【クアラルンプール】 世界銀行は25日、マレーシアの今年の国内総生産(GDP)成長率について、新型コロナウイルス「Covid-19」の影響を考慮して従来予想のマイナス0.1%からマイナス3.1%に大幅下方修正した。

世界銀行は、マレーシアが行動制限令(MCO)発令によって感染拡大カーブを平坦化した一方で、経済活動に対する厳しい制限により第1四半期はわずか0.7%のプラス成長に落ち込んだと指摘。第2四半期については、MCOによる経済混乱の影響で10%のマイナス成長にさらに悪化すると予想した。ただ感染拡大が抑制されMCOが段階的に緩和されていることから、下半期は部分的に経済回復が見込まれるとした。

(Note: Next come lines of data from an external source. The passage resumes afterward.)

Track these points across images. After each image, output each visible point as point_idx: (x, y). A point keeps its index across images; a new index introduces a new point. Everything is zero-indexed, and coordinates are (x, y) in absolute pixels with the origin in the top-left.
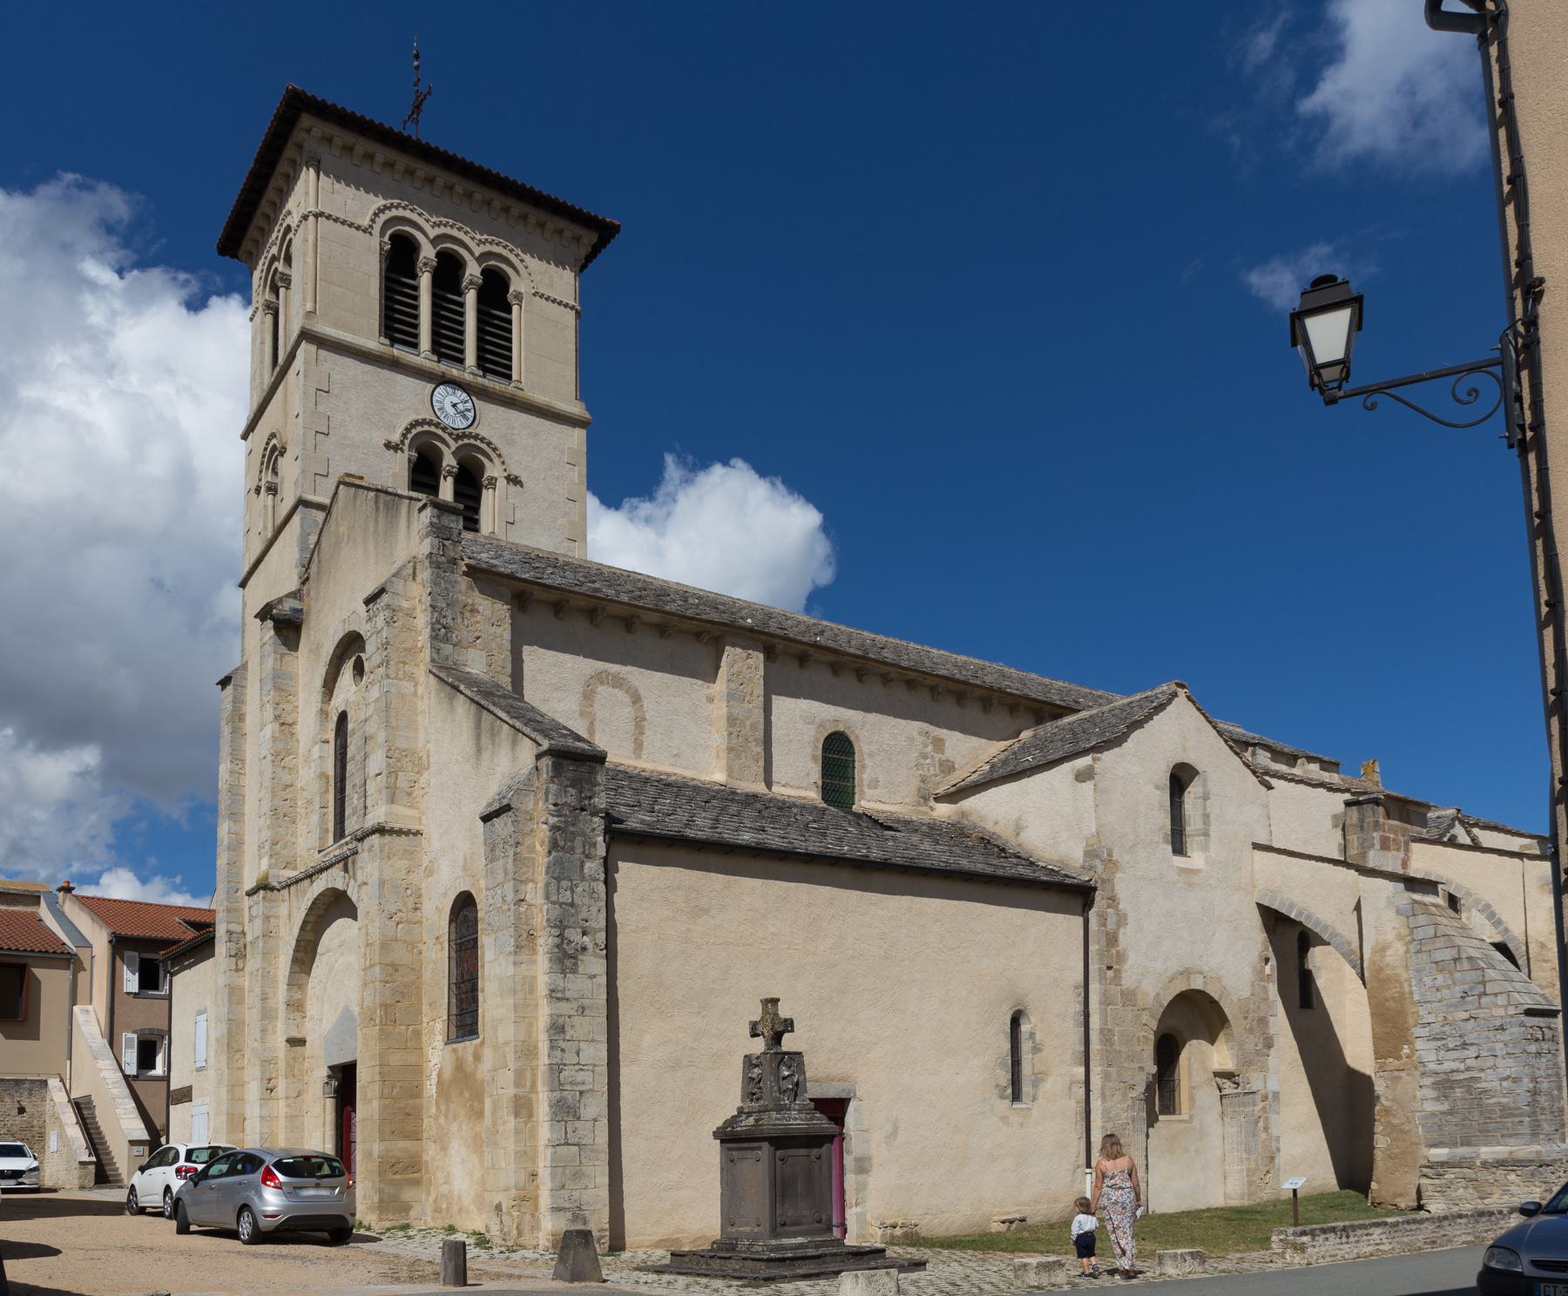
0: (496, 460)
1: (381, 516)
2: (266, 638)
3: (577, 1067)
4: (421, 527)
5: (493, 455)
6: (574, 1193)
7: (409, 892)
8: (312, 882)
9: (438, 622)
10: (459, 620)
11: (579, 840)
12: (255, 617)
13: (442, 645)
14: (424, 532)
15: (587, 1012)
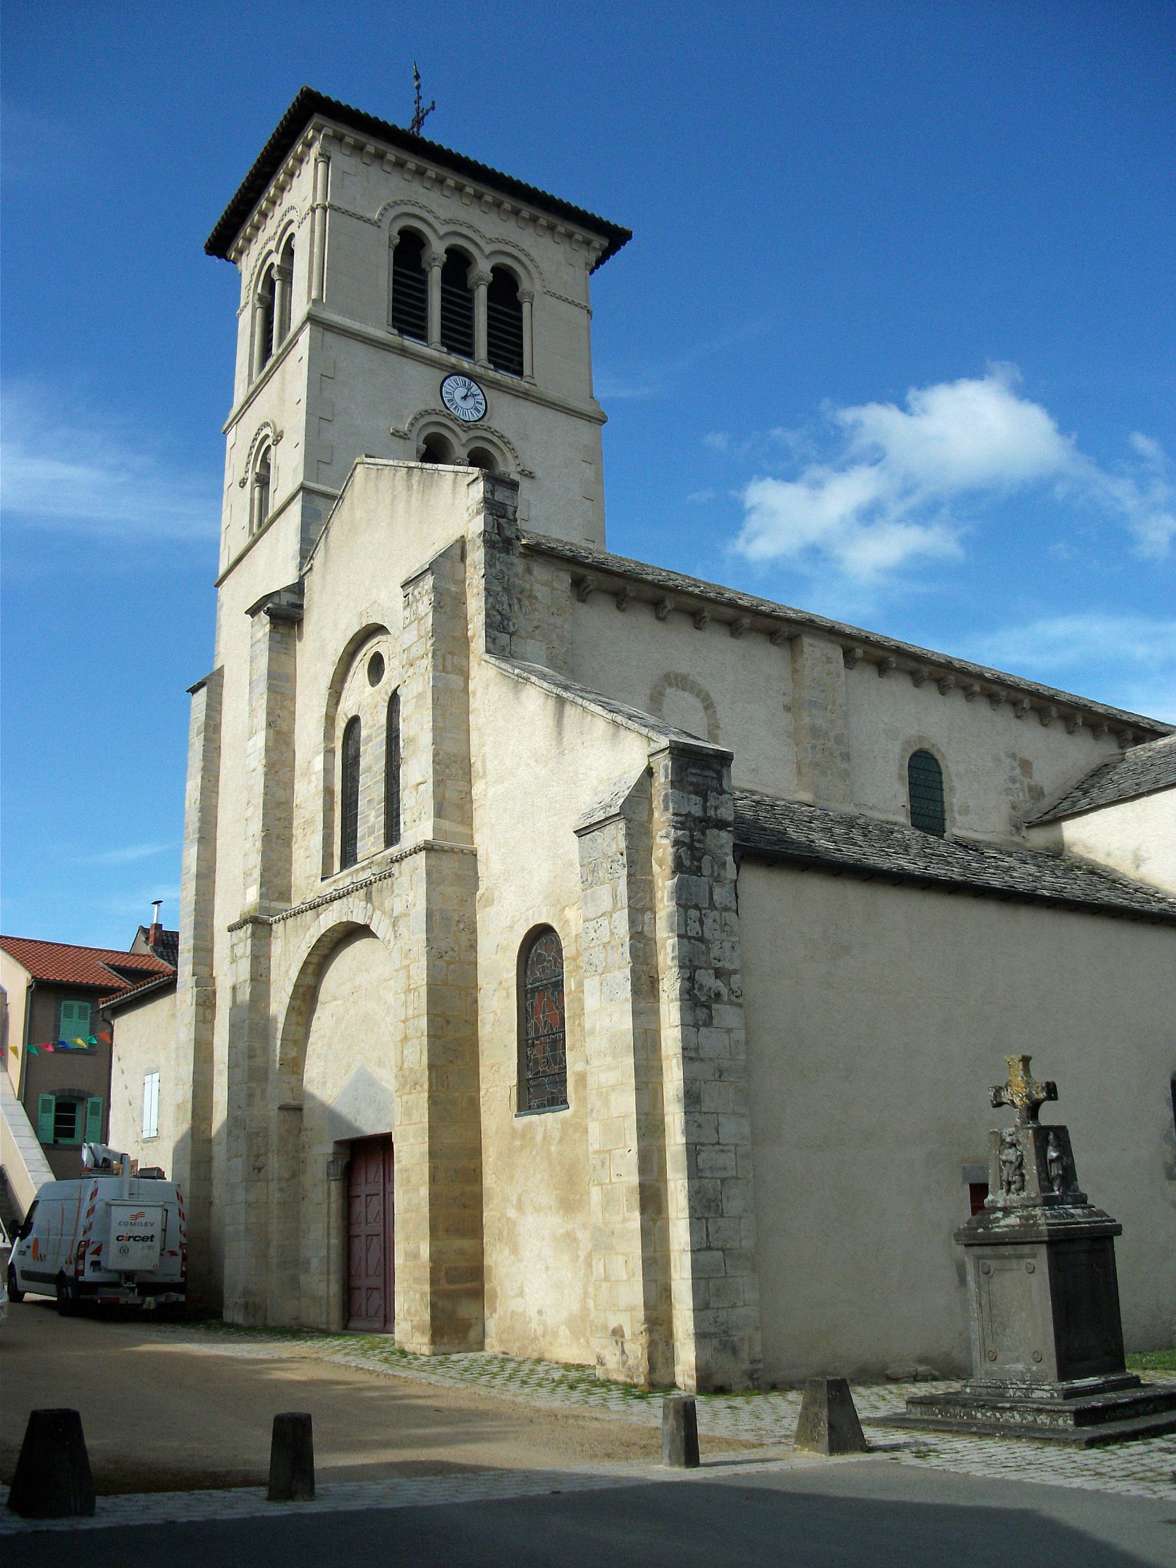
0: (509, 455)
1: (414, 499)
2: (260, 635)
3: (718, 1147)
4: (470, 503)
5: (505, 449)
6: (720, 1313)
7: (461, 926)
8: (318, 916)
9: (493, 607)
10: (516, 607)
11: (707, 859)
12: (246, 613)
13: (498, 634)
14: (474, 508)
15: (725, 1076)
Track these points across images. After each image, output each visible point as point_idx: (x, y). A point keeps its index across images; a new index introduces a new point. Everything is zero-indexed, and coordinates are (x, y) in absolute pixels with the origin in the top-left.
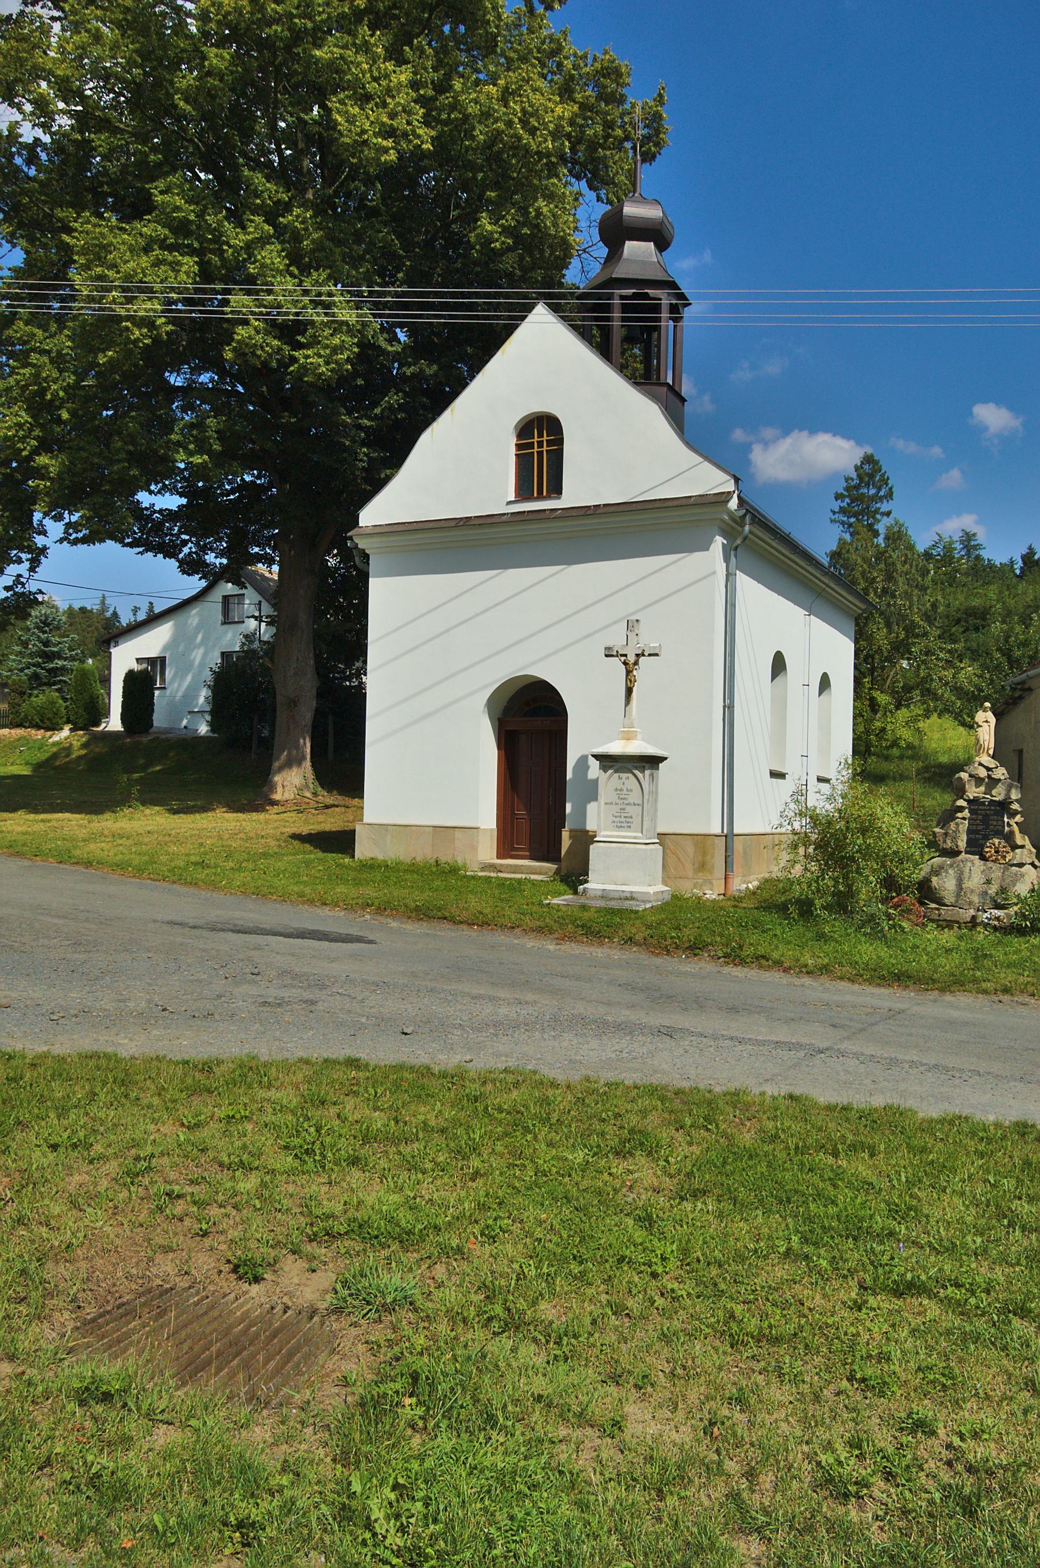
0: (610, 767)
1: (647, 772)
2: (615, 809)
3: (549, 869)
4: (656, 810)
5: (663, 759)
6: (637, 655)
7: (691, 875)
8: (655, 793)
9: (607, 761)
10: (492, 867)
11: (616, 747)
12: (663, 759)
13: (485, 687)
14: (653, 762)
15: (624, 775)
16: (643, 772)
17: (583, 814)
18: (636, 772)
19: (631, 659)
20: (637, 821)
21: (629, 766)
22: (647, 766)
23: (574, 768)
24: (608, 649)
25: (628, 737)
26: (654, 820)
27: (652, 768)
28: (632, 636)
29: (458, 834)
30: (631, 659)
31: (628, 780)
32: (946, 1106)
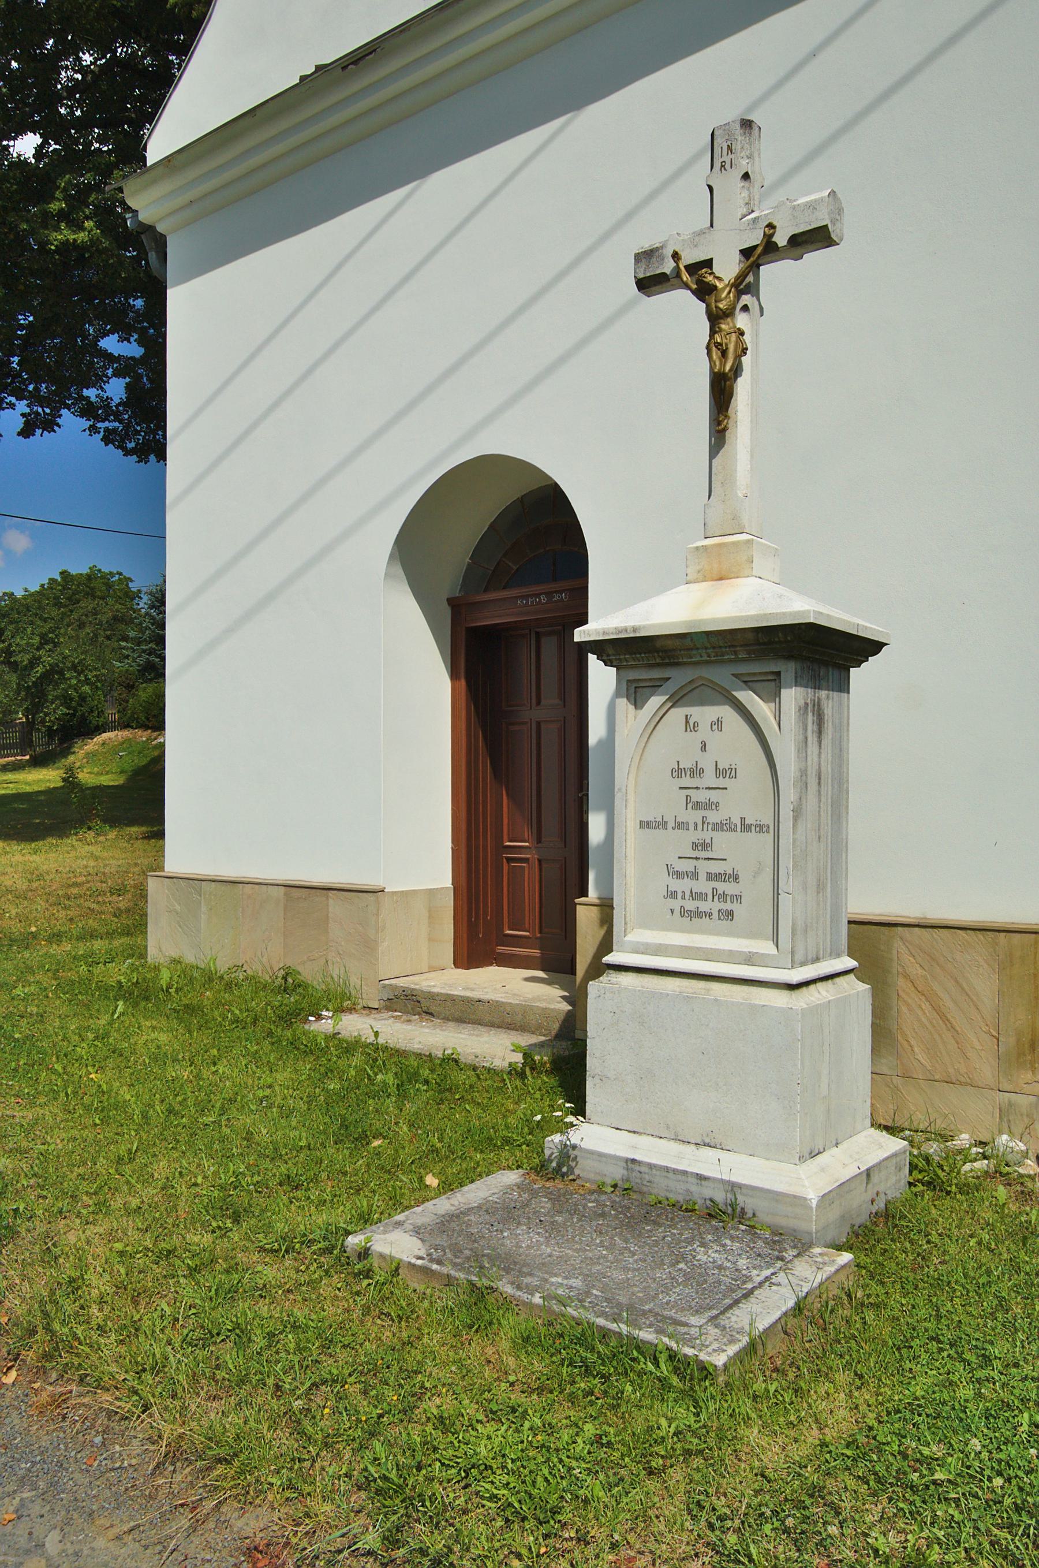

世界銀行はマレーシア経済の先行きについて、新型コロナ感染の抑制が世界レベルで進んでいることに加えて、各国政府が行なっている大規模な財政・金融政策が経済の底上げにつながると予想されることもあり、現時点で短期的な見通しは不透明だと指摘。その上で、強固なファンダメンタルズや健全な金融システム、公衆衛生、積極的なマクロ経済政策上の支援策などでマレーシアが多くの国に比べて強靭だとした。
またマレーシア政府に対しては、追加経済政策を打つ余地を残すために財政面で優先順位の見直しを行なうべきだと指摘。税収外の財源を確保し一時的に財政出動を可能にするための法改正を行なう必要があるとした。